An Informed First Wordle

Mark Scherschel II
6 min readJan 9, 2022

Despite my enthusiasm for Wordle and the simple pleasure of sitting next to my partner in the mornings as we alternated cries of joy and despair with each row attempted, the engineer in me couldn’t stop thinking about how to optimize my strategy. Assuming that many others who had also been captured by this phenomenon would have had the same idea, I investigated the top 10 or so search results for ‘best wordle starting word’. I was disappointed to say the least. EVERY ONE of the articles I saw took a greedy approach to finding their first word (they tried to eliminate as many words as possible in the first attempt). They suggest words like “SOARE”, “ROATE”, and “REACT”, but they were focused on basic information like how frequently each letter appears (hence every one of the words I listed having ‘A’, ‘E’, and ‘R’). Fortunately, this is exactly the kind of problem that I thought I would be able to apply my halfway-through-a-Masters-in-Analytics-from-Georgia-Tech skills towards.

TLDR;

  • Eliminating words has been the focus of other solutions
  • Considering the additional information gained from looking at the letters and their position could be useful
  • The closer a word matches the target, both in letters used and their position, the easier to get to the target
  • I wrote a script to calculate this ‘match distance’ for each pair of words
  • The word with the smallest total match distance to every other word was selected as the best

Let’s get in to it!

If you would like to follow along with the code (it is in a Jupyter notebook and could be complete garbage, but it shows what I did) it can be found here: https://github.com/schersch/wordle The wordlist I used came from: https://www.wordgamedictionary.com/word-lists/5-letter-words/

First, I’d like to point out that the greedy approach isn’t necessarily a bad thing. Getting rid of as many possible wrong answers in the first line is a really nice way to start things off. It helps you focus your attention on a smaller subset of possible solutions. But that solution space is still huge, THERE ARE STILL MANY MANY POSSIBILITIES! It’s extraordinarily unlikely that going from 7, 10, 12k+ words down to even 500 is going to make you suddenly think of just the right one. So how are people solving these at all? Doesn’t the success of the people who have used those starting words suggest that maybe they’ve found the right ones? …Possibly… It could be that all my frustration is completely unfounded. It certainly wouldn’t be the first time. However, I suspect that the success of those words isn’t entirely rooted in the elimination of words that don’t work. I suspect that the success is a combination of that and the additional information that each letter and its position provide. After all, Wordle doesn’t just stop at telling you if your word is correct or not, it also tells you whether each individual letter is correct. Even better, it tells you if you’ve chosen a letter that is in the word but placed in the wrong position. That’s a lot of unused information in the ‘most used letters’ and ‘most frequent letters per position’ and ‘most words eliminated’ greedy starting words. So how do we take advantage of that extra information?

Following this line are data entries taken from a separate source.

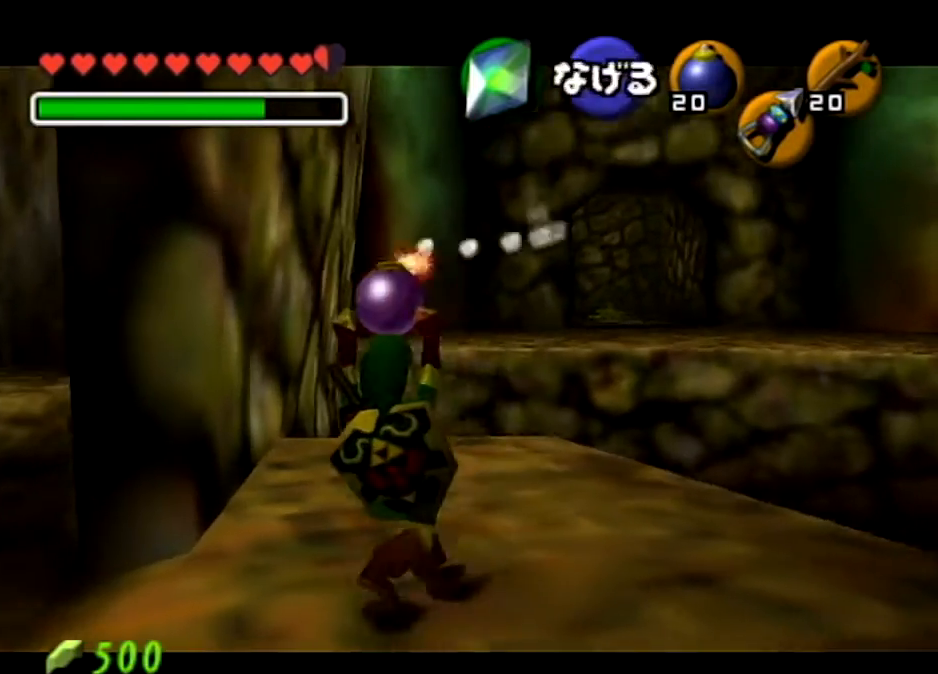
{"buttons": ["L1"], "left_stick": "center", "right_stick": "center", "events": []}
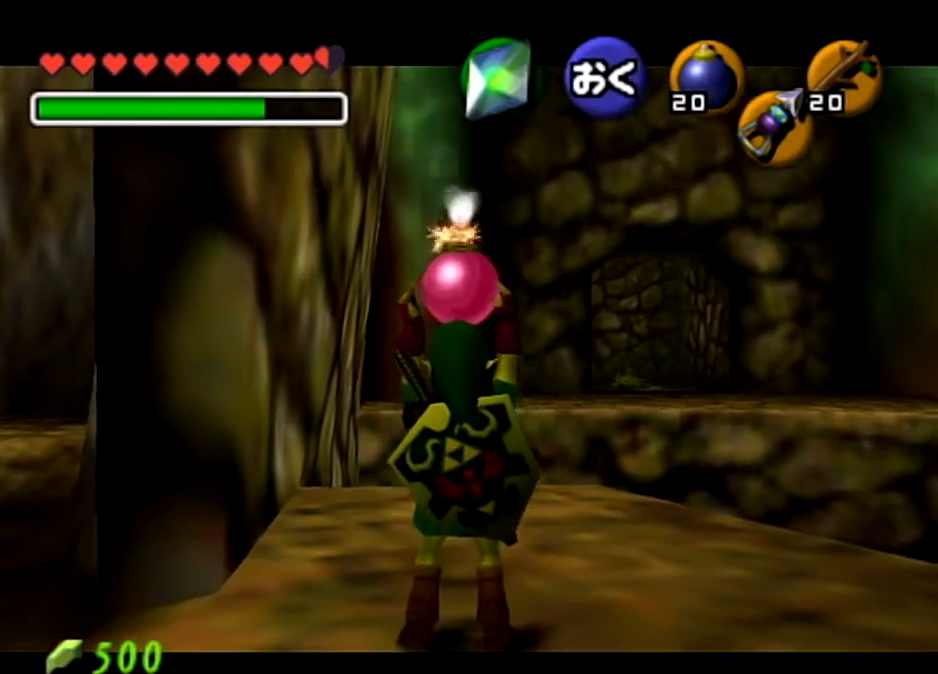
{"buttons": ["L1"], "left_stick": "center", "right_stick": "center", "events": []}
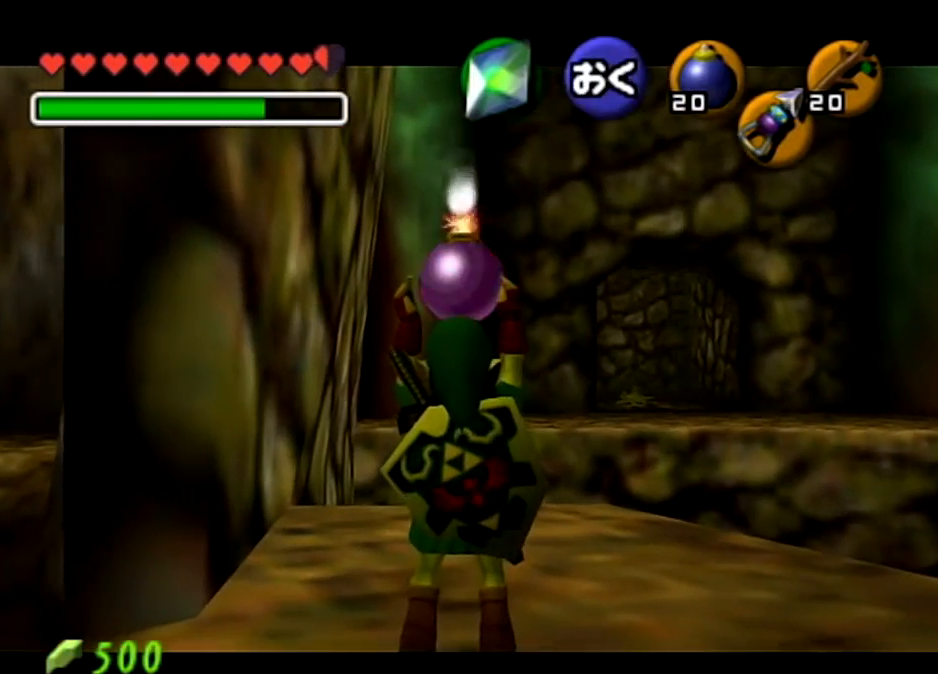
{"buttons": ["L1", "R1"], "left_stick": "down", "right_stick": "center", "events": [[201, "left_stick", "down"], [334, "R1", "down"], [367, "L1", "up"], [501, "L1", "down"]]}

Greedy: eliminate as many wrong answers as possible. If your starting word uses the letter S and the target word doesn’t have one, you can quickly eliminate almost half of the possibilities.

First, let’s think about eliminating words. (Didn’t you just say that’s not the right approach!? Sure, but it could be a good component of the right approach!) If the starting word you choose has a letter that is only in half the words, then either way you will be able to eliminate half the possible choices.

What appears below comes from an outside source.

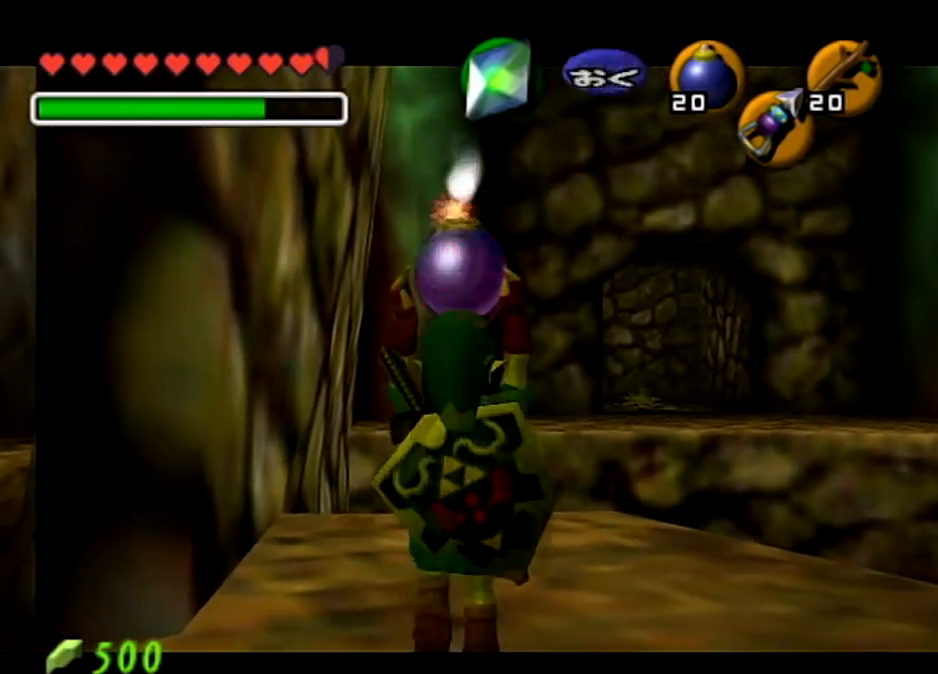
{"buttons": ["A"], "left_stick": "down-left", "right_stick": "center"}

Letter-based: try to get as many letters in the right position as possible. S is much more likely to be used at the end of a word than any other letter. If your starting word has an S at the end and it is correct then only a third of the possible words remain, otherwise only two-thirds (which is still pretty good).

Second, think about letters that are in the right spot. If you get that beautiful green box on the first word, you are well on your way to a quick solution. So, choosing the most frequent letter in each position (or as close as possible while still creating a word) can tell you a lot.

Position-based: try to get as many of the correct letters in your starting word as you can even if they aren’t in the right position. S,E,A,O,R are the most used letters in my 5-letter English word list.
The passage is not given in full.